Source extract:
=== Begin Enclosure ===
From: Daniel Stenberg <>
Date: Fri, 4 Jan 2002 16:50:44 +0100 (MET)

On Fri, 4 Jan 2002, Georg Horn wrote:

[Warning, this is big-time libcurl development talk! ;-) I've cc'ed this to
the libcurl list and we should probably continue this thread over there...]

> > Using signals is not a good solution. Using non-blocking sockets might be
> > better, as then OpenSSL shouldn't be able to hang either.
> Yes, that could be a solution. I'll try to play around with this a little
> bit...

I grabbed my "SSL and TLS" book (ISBN 0201615983) to figure out some more
details on this, and this only confirms what's been said already.

When select() returns that there is data to be read from SSL, we eventually
call SSL_read() to get the data. But the select() call only knows about
network buffers, not SSL records, and SSL apparantly operates on records (it
has to get a full record before it can deliver even a single byte). So if
only a fraction of an SSL record arrives, select() will return saying there
is data to read and when we call SSL_read(), it'll hang there until it has
read the rest of the record.
=== End Enclosure ===
Raw data:
=== Begin Enclosure ===
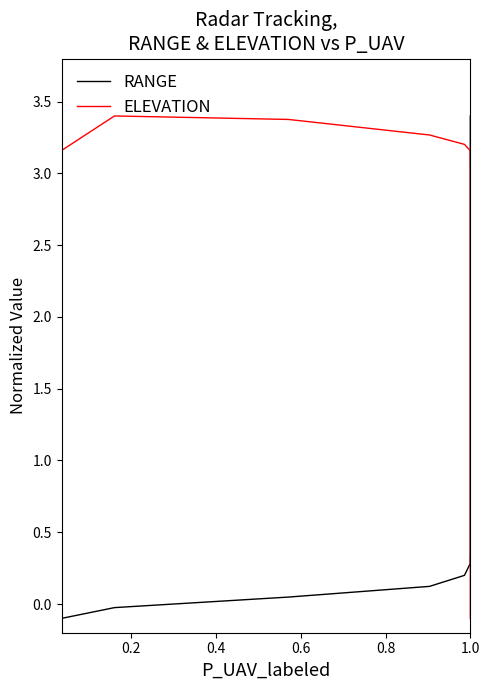

In ELEVATION, how many points are higher than both neighbors (excluding endpoints)?

1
=== End Enclosure ===
What to do:
**a)** Do the following statements agree with the SSL email? Answer yes or no for each, and quote the deciding words from the email. (i) The book the writer consulted contradicts what had been said before. (ii) SSL has to receive a full record before it can deliver any data. (iii) The select() call is aware of SSL records.
**b)** Please write the next few sentences of the SSL email, picking up right after its final sentence.

Answer list:
**a)**
(i) No: "this only confirms what's been said already."
(ii) Yes: "it has to get a full record before it can deliver even a single byte"
(iii) No: "the select() call only knows about network buffers, not SSL records"

**b)**
That is not nice.

We no longer have any means to cancel such a "hang". We must use non-blocking
sockets to prevent this from happening.

For the same reason as given above, select() can't always know when there is
data to read from SSL:

Consider the case where we SSL_read() 100 bytes successfully. We get 100
bytes into our buffer, but we have no idea how many more bytes the SSL layer
may have had to read from the network to get these 100 for us. If we go back
to the select() loop to wait for more input from the network, it can very
well just hang there waiting for network level data while the SSL layer has
more data for us already...

Thus, after having read one chunk of data from SSL, we must ask it if it
still has data for us, using SSL_pending() and if so: loop. This is not done

If I'm right, this is not to be confused with the return code
SSL_ERROR_WANT_READ that can be returned already today (and we have code to
deal with it), like for example when a renegotiation takes place. The OpenSSL
docs for SSL_read[1] also mentions that it can in fact also return
SSL_ERROR_WANT_WRITE, as a negotiation may involve writing (this is not dealt
with in the current code).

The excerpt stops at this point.